COMPITO:
Trascrivi alla lettera, dal brano sul trasporto passeggeri lungo il Naviglio Grande, tutto il tratto che va da "Via di trasporto" giù fino a "varie stazioni .".

BRANO RIPORTATO:
:::::

Via di trasporto passeggeri – Parte 4a

Il trasporto passeggeri ebbe grande importanza sul Naviglio Grande. Cominciarono alcune barche locali a trasportare passeggeri da un paese all´altro, senza regolarità, su iniziativa privata di barcaioli intraprendenti, specialmente nei giorni di mercato e di feste. Solo a metà del secolo XVII la navigazione passeggeri cominciò ad acquistare un andamento regolare e frequente; ma bisogna aspettare ancora un secolo, fin verso la metà del Settecento, per trovare una vera regolamentazione del servizio pubblico, a tariffe, orari, fermate e partenze alla varie stazioni .

All´inizio del Settecento le barche erano due e divennero dodici alla fine di questo secolo ; svolgevano servizio giornaliero collegando la città di Milano con Turbigo, Boffalora, Abbiategrasso, Gaggiano. A metà dell´Ottocento si aggiunsero anche la stazione di Robecco sul Naviglio.

Già prima che il trasporto diventasse un servizio pubblico, come ora inteso, la gente si serviva delle barche sul Naviglio per una ragione intuibile: il basso costo. Il carattere popolare del servizio, e quindi la sua alta utenza, ne imposero la regolamentazione, anche se erano disposizioni emanate di volta in volta, solo quando le circostanze lo richiedevano.
Nel 1796 le tariffe vennero organicamente revisionate e nuovamente stabilite. Le soste dovevano avvenire alle spiagge d´imbarco prestabilite, scelte possibilmente vicine al corpo principale dell´abitato, ed ove la sponda del naviglio sia armata e non molto elevata sul pelo d´acqua. A Robecco all´inizio del secolo scorso i barchetti stazionavano all´apposita ripa alla sponda sinistra del canale a corso d´acqua; poi, con la costruzione del ponte pedonale, nel 1841 la stazione fu spostata in prossimità di questo per ricevere i passeggeri che pervengono dall´una e dall´altra parte del paese.

Ogni barca-corriera veniva periodicamente ispezionata dal Custode, coadiuvato da un perito; veniva redatto un verbale con il quale si constatava la conformità delle caratteristiche dell´imbarcazione a quelle previste dai regolamenti. Una barca corriera doveva essere lunga 17,50 metri e larga al massimo 2,90 m. e andava diretta con la pala; il casello, nel quale i passeggeri prendevano posto su panche fisse, non doveva essere più lungo della terza parte della barca, alto al colmo 2,35 m. e ai fianchi almeno 1,62 m
La barca doveva essere costruita in legno di rovere, così come il coperchio del casello, le altre parti potevano essere in legno dolce; se la barca non era in buono stato se ne ordinava la riparazione, se invece veniva trovata logora era dichiarata fuori corso. I proprietari dovevano allora presentare una domanda alla Direzione Generale delle Pubbliche Costruzioni, per ottenere l´autorizzazione a sostituire il natante con un altro nuovo, da costruire secondo le prescrizioni dei regolamenti.

:::::

DATI ARCHIVIATI:
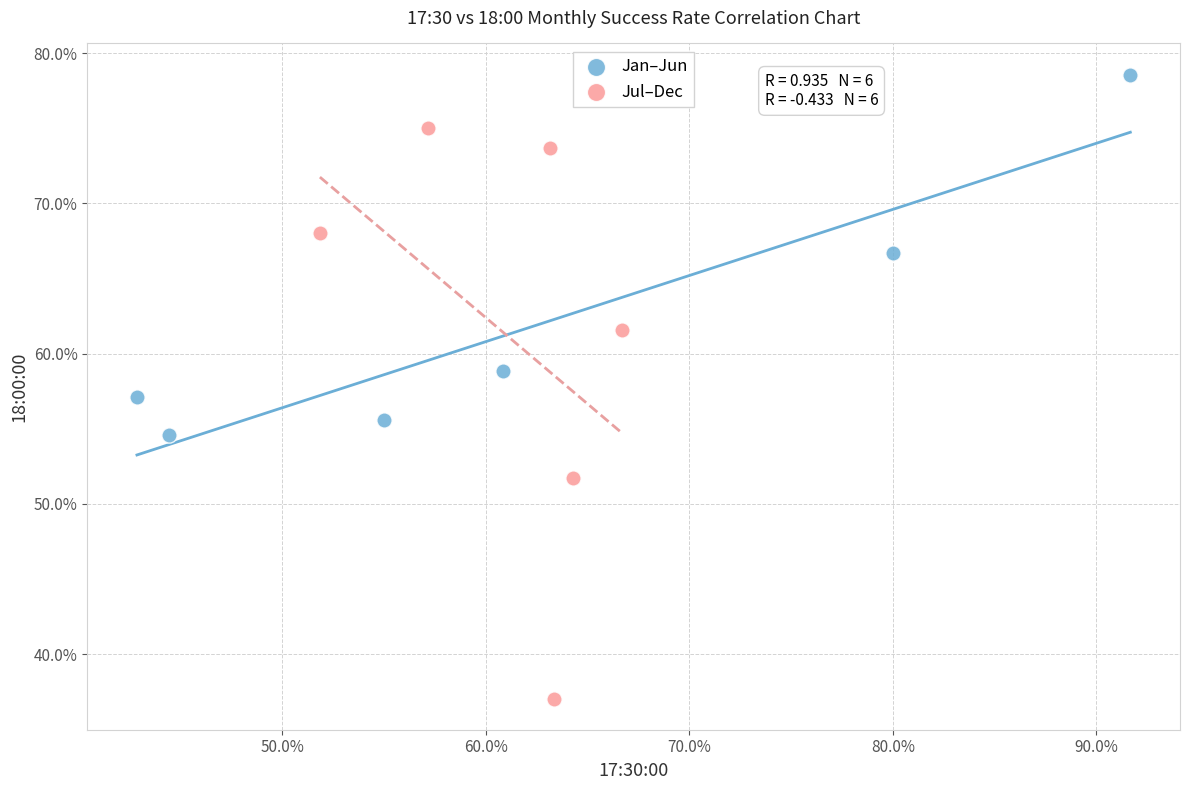

Which series reaches the maximum Y coordinate?

Jan–Jun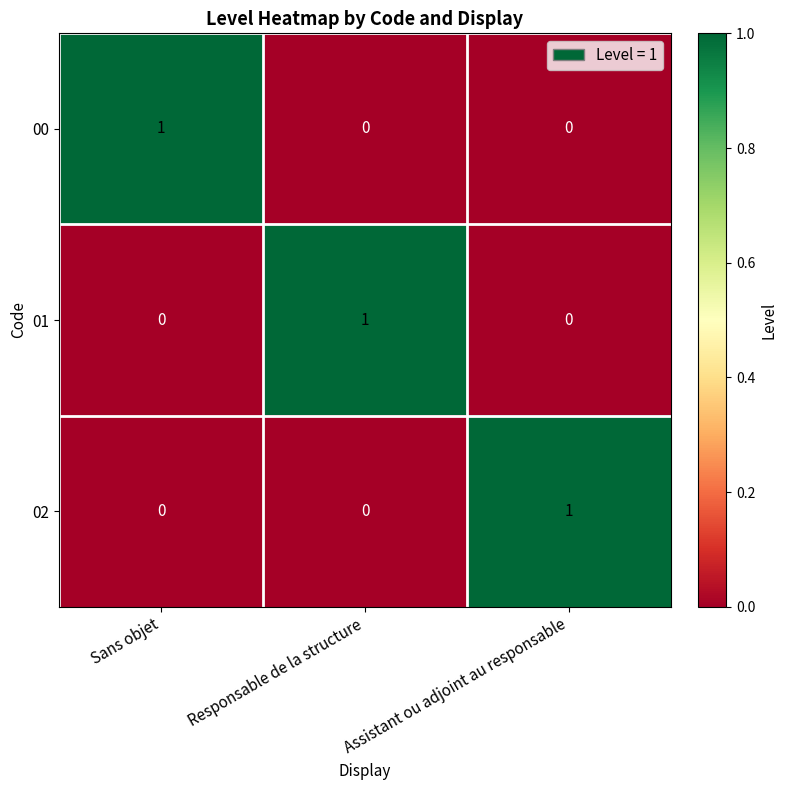

The 01 series shows 0 at Assistant ou adjoint au responsable. True or false?

True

:::::

RISULTATO:
Via di trasporto passeggeri – Parte 4a

Il trasporto passeggeri ebbe grande importanza sul Naviglio Grande. Cominciarono alcune barche locali a trasportare passeggeri da un paese all´altro, senza regolarità, su iniziativa privata di barcaioli intraprendenti, specialmente nei giorni di mercato e di feste. Solo a metà del secolo XVII la navigazione passeggeri cominciò ad acquistare un andamento regolare e frequente; ma bisogna aspettare ancora un secolo, fin verso la metà del Settecento, per trovare una vera regolamentazione del servizio pubblico, a tariffe, orari, fermate e partenze alla varie stazioni .